Appeal from a judgment of the County Court of Otsego County (Mogavero, Jr., J.), rendered September 26, 1988, which revoked defendant’s probation and imposed a sentence of imprisonment.
In February 1987, defendant was convicted of criminal possession of stolen property in the second degree and was sentenced, inter alia, to five years’ probation. A declaration of delinquency was filed in July 1988 alleging that defendant had violated the conditions of his probation on January 31, 1988 by drinking alcoholic beverages and by operating a motor vehicle while in an intoxicated condition, in violation of *978Vehicle and Traffic Law § 1192 (2).1 Following an evidentiary hearing, County Court determined that defendant had violated the terms of his probation, revoked defendant’s probation and sentenced him to a prison term of 1 to 3 years. This appeal ensued.
Defendant’s primary contention is that he was deprived of his right to counsel in the violation proceedings. At the time of defendant’s first appearance on the declaration of delinquency, he requested that County Court assign the same attorney who had been assigned to represent him on the underlying charge of driving while intoxicated. This request was denied as a result of County Court’s determination that defendant was not indigent and the matter was adjourned to permit defendant to obtain private counsel. Defendant appeared with retained counsel on the adjourned date and a hearing date was set, but County Court thereafter sua sponte disqualified defendant’s attorney because he had been District Attorney at the time defendant was prosecuted and convicted of the crime underlying the violation proceedings.

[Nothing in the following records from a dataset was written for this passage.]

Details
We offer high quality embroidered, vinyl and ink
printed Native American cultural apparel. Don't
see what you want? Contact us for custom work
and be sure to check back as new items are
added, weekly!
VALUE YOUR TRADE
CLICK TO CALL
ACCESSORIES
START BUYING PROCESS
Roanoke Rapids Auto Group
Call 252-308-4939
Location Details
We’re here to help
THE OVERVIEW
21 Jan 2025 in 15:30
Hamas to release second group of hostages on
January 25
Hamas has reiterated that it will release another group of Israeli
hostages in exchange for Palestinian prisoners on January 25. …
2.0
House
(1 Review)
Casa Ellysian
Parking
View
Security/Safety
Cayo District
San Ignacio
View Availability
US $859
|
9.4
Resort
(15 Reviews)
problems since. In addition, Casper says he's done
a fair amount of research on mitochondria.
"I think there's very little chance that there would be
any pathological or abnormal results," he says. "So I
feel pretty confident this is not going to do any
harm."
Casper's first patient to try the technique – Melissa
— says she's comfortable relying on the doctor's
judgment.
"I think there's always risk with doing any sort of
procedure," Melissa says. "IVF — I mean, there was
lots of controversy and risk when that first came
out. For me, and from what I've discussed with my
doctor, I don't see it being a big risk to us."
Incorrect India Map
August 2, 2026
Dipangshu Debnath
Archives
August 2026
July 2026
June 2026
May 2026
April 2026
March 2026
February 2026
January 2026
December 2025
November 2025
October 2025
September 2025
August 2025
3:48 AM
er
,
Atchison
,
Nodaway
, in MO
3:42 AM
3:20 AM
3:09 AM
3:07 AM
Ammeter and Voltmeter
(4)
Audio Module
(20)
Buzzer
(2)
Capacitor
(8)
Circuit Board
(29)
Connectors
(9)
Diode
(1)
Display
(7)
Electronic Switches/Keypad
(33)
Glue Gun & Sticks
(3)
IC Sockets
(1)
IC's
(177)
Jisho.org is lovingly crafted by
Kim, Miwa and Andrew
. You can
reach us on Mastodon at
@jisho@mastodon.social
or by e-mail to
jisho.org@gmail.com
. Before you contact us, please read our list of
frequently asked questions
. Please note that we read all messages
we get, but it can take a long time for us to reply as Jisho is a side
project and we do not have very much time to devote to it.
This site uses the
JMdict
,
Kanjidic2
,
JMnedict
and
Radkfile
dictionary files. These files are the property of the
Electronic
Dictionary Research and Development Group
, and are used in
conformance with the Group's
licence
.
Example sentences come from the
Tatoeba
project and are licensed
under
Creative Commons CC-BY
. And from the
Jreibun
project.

Following a further adjournment, defendant appeared at the scheduled hearing without an attorney and advised County Court that he intended to plead guilty to the violation, which he believed to encompass only the consumption of an alcoholic beverage. However, County Court was unwilling to accept defendant’s admission without an acknowledgment that he had also violated Vehicle and Traffic Law § 1192, an allegation which defendant denied throughout the proceedings,2 and ordered that the hearing proceed. When asked by County Court whether he wanted to continue without an attorney, defendant responded: "I have no other choice, sir. I can’t afford a lawyer. The court says I can but there is no way I can. There is just no way I can afford a lawyer and keep up my bills.”
After a five-minute recess, the hearing proceeded. At the conclusion, County Court found that defendant had not only consumed alcoholic beverages and operated a motor vehicle while intoxicated, as alleged in the declaration of delinquency, but also that he had committed an additional uncharged violation in that he did "enter an establishment where alcoholic beverages were served for consumption and was not there for the purposes of eating a meal”.
*979In our view, under the circumstances present here, County Court did not adequately fulfill its obligation to determine the effectiveness of defendant’s waiver of his right to be represented by counsel (see, People v Kaltenbach, 60 NY2d 797, 798-799; People v Sawyer, 57 NY2d 12, 21, cert denied 459 US 1178; People v White, 56 NY2d 110, 117) if, in fact, that right was waived at all. It is fundamental that the right to counsel extends to probation revocation proceedings (see, CPL 410.70 [4]; People v Keefe, 131 AD2d 937) and the Court of Appeals has consistently held that this right may not be waived unless the court makes "a sufficiently searching inquiry for it to be reasonably assured that the defendant appreciated the 'dangers and disadvantages’ of giving up the fundamental right to counsel” (People v White, 56 NY2d 110, 117, supra, quoting Faretta v California, 422 US 806, 835; see, People v Kaltenbach, supra; People v Sawyer, supra). To advise a defendant that the charges are serious, that they could result in a State prison sentence and that he would be better served by legal representation is not sufficient (see, People v Kaltenbach, supra, at 799; People v Sawyer, supra). Rather, the precautionary inquiry must warn defendant of the " 'risks inherent in representing himself or apprise him of 'the value of counsel’ ” (People v Kaltenbach, supra, at 799, quoting People v Harris, 85 AD2d 742, 744, affd on mem below 58 NY2d 704). As we read the record, County Court made no such inquiry here.
Since our determination requires remittal to County Court for a new hearing, we need not consider defendant’s remaining contentions.
Judgment reversed, on the law, indeterminate prison sentence of 1 to 3 years vacated and sentence of five years’ probation reinstated, and matter remitted to the County Court of Otsego County for further proceedings not inconsistent with this court’s decision. Casey, J. P., Weiss, Mikoll, Yesawich, Jr., and Mercure, JJ., concur.
. Although the written conditions of probation have not been included in the record on appeal, there is no dispute as to the conditions alleged in the declaration of delinquency.
. By this time, the underlying charge of driving while intoxicated had been resolved in a local criminal court without an alcohol-related conviction.